Subject: Re: macro for shorter array syntax
From: rpw3@rpw3.org (Rob Warnock)
Date: Sun, 20 May 2007 00:45:53 -0500
Newsgroups: comp.lang.lisp
Message-ID: <162dneMQRb0MfdLbnZ2dnUVZ_jednZ2d@speakeasy.net>
DanM  <ec366rh02@sneakemail.com> wrote:
+---------------
| Jon Harrop <j...@ffconsultancy.com> wrote:
| > Is the problem that Lisp macros require s-expr syntax, and non-sexpr syntax
| > requires Lisp read macros? So a better example would be something that can
| > be written in s-expr syntax?
| 
| Macros operate on data structures produced, typically but not
| exclusively, by the reader, and must produce something that's
| acceptable to the interpreter or compiler (possibly after processing
| by yet more macros). So in a sense, yes, macros "require" sexps.
+---------------

This is a common misunderstanding. Lisp-style macros do not require
s-exprs per se.
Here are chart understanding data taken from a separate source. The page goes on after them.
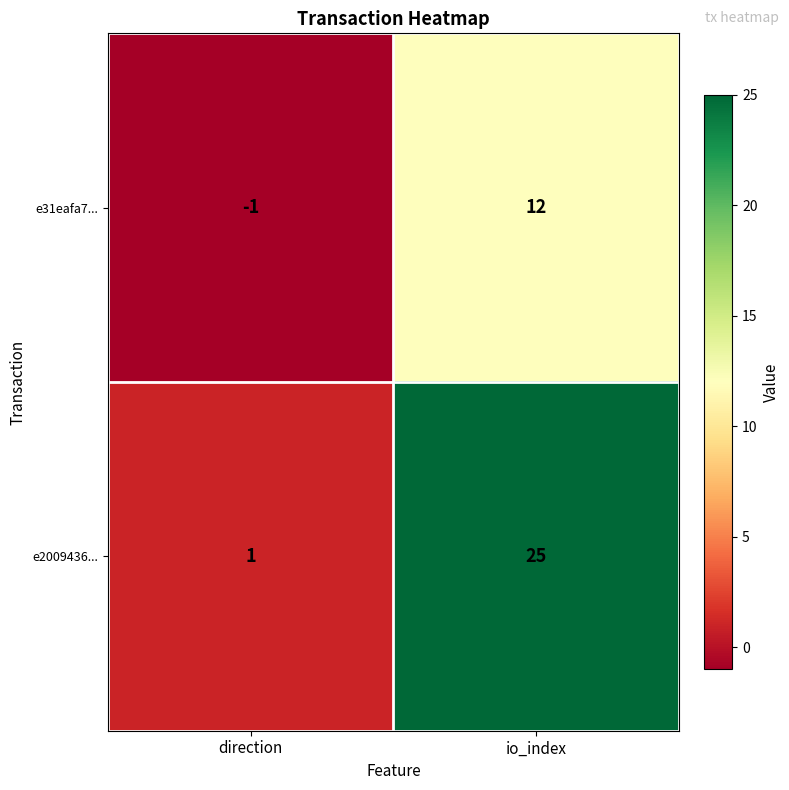

What is the sum of all e2009436... values?

26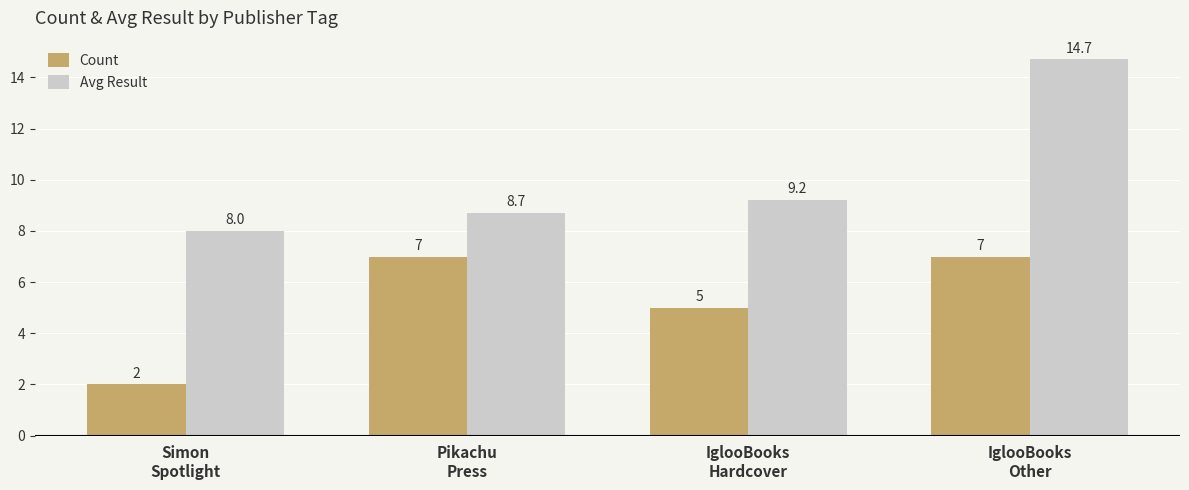

Which category has the highest value across all series?

IglooBooks
Other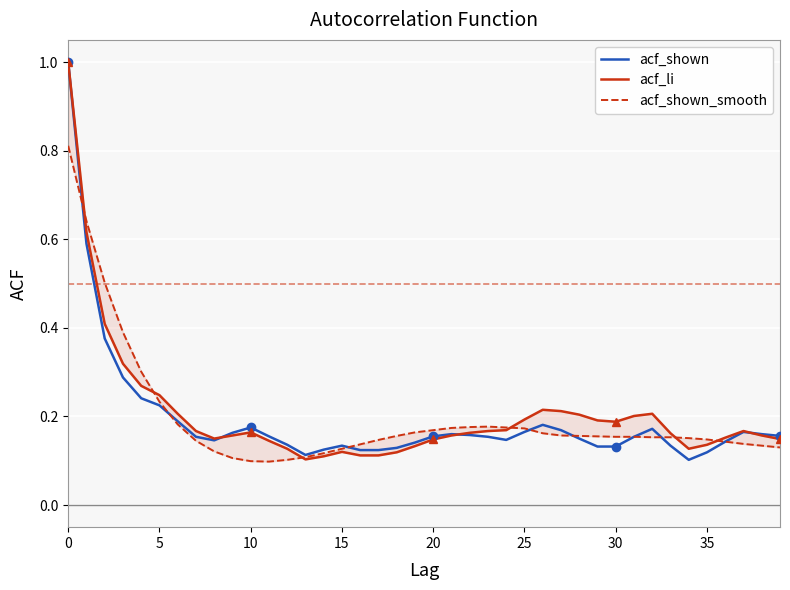

What is the highest value of the acf_shown series?

1.0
What they *do* require, at a minimum, is that
the language processor [compiler/interpreter/whatever] provide
to the macro programmer, at macro-expansion time, the object
[DOM/parse-tree/semantic-graph/list/s-expr/whatever] representing
the macro call and its parsed-but-not-evaluated arguments, *and*
that it allow the macro programmer to use (the full power of) the
language itself to analyze/inspect/deconstruct/copy that object[1]
and construct a similar type of object [DOM/tree/graph/s-expr/...]
that will *replace* the macro call in the program being processed.

This is trivial -- and thus most convenient -- in Lisp where
the source code of the language *is* a sequence of just such
parsed-but-not-evaluated objects, but it it still quite *possible*
in other languages. "All" you need is (1) a reasonably-convenient
internal data representation for parsed-but-not-evaluated portions
of a program, (2) the ability for the macro programmer to define
a full-general program which, at macro-expansion time, accepts those
as input and produces new such objects as output, and (3) that the
language system accepts such output as a replacement for the macro
form in the program being processed.  Not easy, or convenient, but
possible.


-Rob

[1] I say "the object" for simplicity in discussion, assuming
    without loss of generality that all macros are defined with
    only (&WHOLE WHOLE) args. Extension to the full CL-style
    macro lambda parameters is trivial.